Heute hat Belarus zwei Staatssprachen, während es in der Geschichte einmal vier gab. "Aber die belarussische Muttersprache hat immer einen besonderen Platz eingenommen und wird ihn auch immer einnehmen. Sie gibt uns Kraft und Widerstandsfähigkeit, ihr süßer Klang ist der unbeugsame Wille der Belarussen, die Originalität und die Farbe unserer reichen Kultur", sagte Sergej Alejnik. - Die belarussische Sprache erklingt in Liedern voller magischer Schönheit, in Legenden, Erzählungen, geistreichen und weisen Sprichwörtern, treffenden Sprüchen und Märchen, in Werken der schöngeistigen und wissenschaftlichen Literatur. Der Minister bedankte sich bei den Vertretern des diplomatischen Korps dafür, dass sie der Einladung zur Teilnahme an der Veranstaltung gefolgt sind und bereit waren, die belarussische Poesie zu berühren.
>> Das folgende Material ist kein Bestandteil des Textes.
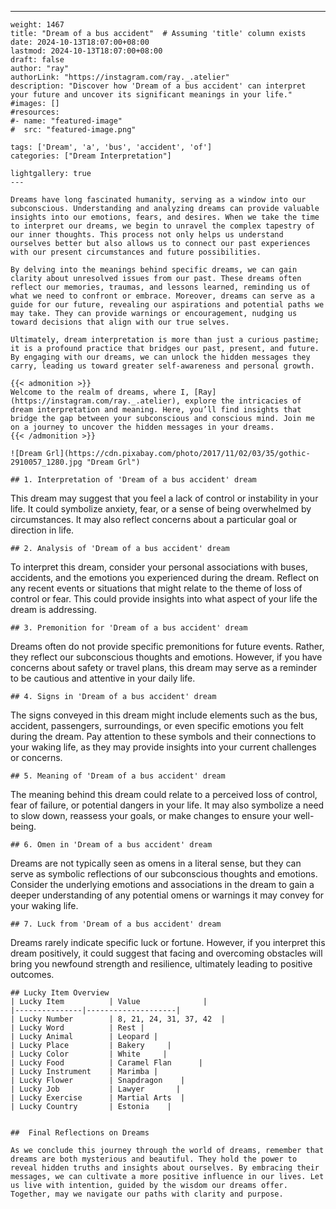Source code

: ---
    weight: 1467
    title: "Dream of a bus accident"  # Assuming 'title' column exists
    date: 2024-10-13T18:07:00+08:00
    lastmod: 2024-10-13T18:07:00+08:00
    draft: false
    author: "ray"
    authorLink: "https://instagram.com/ray._.atelier"
    description: "Discover how 'Dream of a bus accident' can interpret your future and uncover its significant meanings in your life."
    #images: []
    #resources:
    #- name: "featured-image"
    #  src: "featured-image.png"
    
    tags: ['Dream', 'a', 'bus', 'accident', 'of']
    categories: ["Dream Interpretation"]
    
    lightgallery: true
    ---
    
    Dreams have long fascinated humanity, serving as a window into our subconscious. Understanding and analyzing dreams can provide valuable insights into our emotions, fears, and desires. When we take the time to interpret our dreams, we begin to unravel the complex tapestry of our inner thoughts. This process not only helps us understand ourselves better but also allows us to connect our past experiences with our present circumstances and future possibilities.
    
    By delving into the meanings behind specific dreams, we can gain clarity about unresolved issues from our past. These dreams often reflect our memories, traumas, and lessons learned, reminding us of what we need to confront or embrace. Moreover, dreams can serve as a guide for our future, revealing our aspirations and potential paths we may take. They can provide warnings or encouragement, nudging us toward decisions that align with our true selves.
    
    Ultimately, dream interpretation is more than just a curious pastime; it is a profound practice that bridges our past, present, and future. By engaging with our dreams, we can unlock the hidden messages they carry, leading us toward greater self-awareness and personal growth.
    
    {{< admonition >}}
    Welcome to the realm of dreams, where I, [Ray](https://instagram.com/ray._.atelier), explore the intricacies of dream interpretation and meaning. Here, you’ll find insights that bridge the gap between your subconscious and conscious mind. Join me on a journey to uncover the hidden messages in your dreams.
    {{< /admonition >}}
    
    ![Dream Grl](https://cdn.pixabay.com/photo/2017/11/02/03/35/gothic-2910057_1280.jpg "Dream Grl")
    
    ## 1. Interpretation of 'Dream of a bus accident' dream
    
This dream may suggest that you feel a lack of control or instability in your life. It could symbolize anxiety, fear, or a sense of being overwhelmed by circumstances. It may also reflect concerns about a particular goal or direction in life.
    
    ## 2. Analysis of 'Dream of a bus accident' dream
    
To interpret this dream, consider your personal associations with buses, accidents, and the emotions you experienced during the dream. Reflect on any recent events or situations that might relate to the theme of loss of control or fear. This could provide insights into what aspect of your life the dream is addressing.
    
    ## 3. Premonition for 'Dream of a bus accident' dream
    
Dreams often do not provide specific premonitions for future events. Rather, they reflect our subconscious thoughts and emotions. However, if you have concerns about safety or travel plans, this dream may serve as a reminder to be cautious and attentive in your daily life.
    
    ## 4. Signs in 'Dream of a bus accident' dream
    
The signs conveyed in this dream might include elements such as the bus, accident, passengers, surroundings, or even specific emotions you felt during the dream. Pay attention to these symbols and their connections to your waking life, as they may provide insights into your current challenges or concerns.
    
    ## 5. Meaning of 'Dream of a bus accident' dream
    
The meaning behind this dream could relate to a perceived loss of control, fear of failure, or potential dangers in your life. It may also symbolize a need to slow down, reassess your goals, or make changes to ensure your well-being.
    
    ## 6. Omen in 'Dream of a bus accident' dream
    
Dreams are not typically seen as omens in a literal sense, but they can serve as symbolic reflections of our subconscious thoughts and emotions. Consider the underlying emotions and associations in the dream to gain a deeper understanding of any potential omens or warnings it may convey for your waking life.
    
    ## 7. Luck from 'Dream of a bus accident' dream
    
Dreams rarely indicate specific luck or fortune. However, if you interpret this dream positively, it could suggest that facing and overcoming obstacles will bring you newfound strength and resilience, ultimately leading to positive outcomes.
    
    ## Lucky Item Overview
    | Lucky Item          | Value              |
    |---------------|--------------------|
    | Lucky Number        | 8, 21, 24, 31, 37, 42  |
    | Lucky Word          | Rest |
    | Lucky Animal        | Leopard |
    | Lucky Place         | Bakery     |
    | Lucky Color         | White     |
    | Lucky Food          | Caramel Flan      |
    | Lucky Instrument    | Marimba |
    | Lucky Flower        | Snapdragon    |
    | Lucky Job           | Lawyer       |
    | Lucky Exercise      | Martial Arts  |
    | Lucky Country       | Estonia    |
    
    
    ##  Final Reflections on Dreams
    
    As we conclude this journey through the world of dreams, remember that dreams are both mysterious and beautiful. They hold the power to reveal hidden truths and insights about ourselves. By embracing their messages, we can cultivate a more positive influence in our lives. Let us live with intention, guided by the wisdom our dreams offer. Together, may we navigate our paths with clarity and purpose.
    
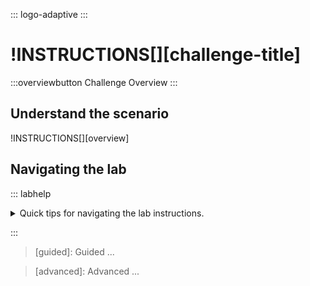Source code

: ::: logo-adaptive
:::

# !INSTRUCTIONS[][challenge-title]

:::overviewbutton
Challenge Overview
:::

## Understand the scenario

!INSTRUCTIONS[][overview]

## Navigating the lab

::: labhelp

<details class=info-icon>
<summary title="Lab navigation">Quick tips for navigating the lab instructions.</summary>
<span class=copyIcon>Select the Copy to Clipboard icon to copy the green text.</span>
<span class=typeIcon>Select the Type Text icon to insert the green text directly into the lab environment.</span>
<span class=warn-icon>An Alert tells you that a task requires extra care.</span>
<span class=info-icon>A Note provides additional helpful information for completing a task.</span>
<span class=hint-icon>A Hint will guide you through a portion of the lab.</span>
<span class=know-icon>A Knowledge block provides a deeper level of knowledge into a subject. It is a great way to solidify your understanding, but it is not strictly necessary to complete the lab.</span>
</details>

:::

>[guided]: Guided  ...

>[advanced]: Advanced ...
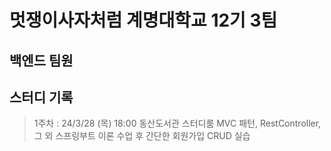 # 멋쟁이사자처럼 계명대학교 12기 3팀

## 백엔드 팀원


## 스터디 기록
> 1주차 : 24/3/28 (목) 18:00 동산도서관 스터디룸
MVC 패턴, RestController, 그 외 스프링부트 이론 수업 후 간단한 회원가입 CRUD 실습
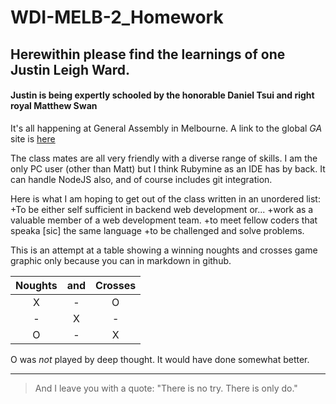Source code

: # WDI-MELB-2_Homework
Herewithin please find the learnings of one Justin Leigh Ward.
---
#### Justin is being expertly schooled by the honorable Daniel Tsui and right royal Matthew Swan

It's all happening at General Assembly in Melbourne. A link to the global *GA* site is [here](https://www.generalassemb.ly)

The class mates are all very friendly with a diverse range of skills. I am the only PC user (other than Matt) but I think 
Rubymine as an IDE has by back. It can handle NodeJS also, and of course includes git integration.

Here is what I am hoping to get out of the class written in an unordered list:
+To be either self sufficient in backend web development or...
+work as a valuable member of a web development team.
+to meet fellow coders that speaka [sic] the same language
+to be challenged and solve problems.

This is an attempt at a table showing a winning noughts and crosses game graphic only because you can in markdown in github.

| Noughts | and | Crosses |
|:---: |:---:|:---:|
|X|-|O|
|-|X|-|
|O|-|X|

O was *not* played by deep thought. It would have done somewhat better.

---
> And I leave you with a quote: "There is no try. There is only do."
Die ausländischen Gäste waren nicht nur anwesend, sondern nahmen auch aktiv an der Veranstaltung teil - die Leiter der diplomatischen Vertretungen lasen Werke belarussischer Dichter und Schriftsteller.

Neben dem literarischen Teil gab es auch einen musikalischen Teil. Alena Lanskaja sang für die Gäste und ein Folklore-Ensemble spielte bekannte belarussische Kompositionen. Eine Modenschau belarussischer Designerkleidung verlieh der Veranstaltung eine farbenfrohe Note.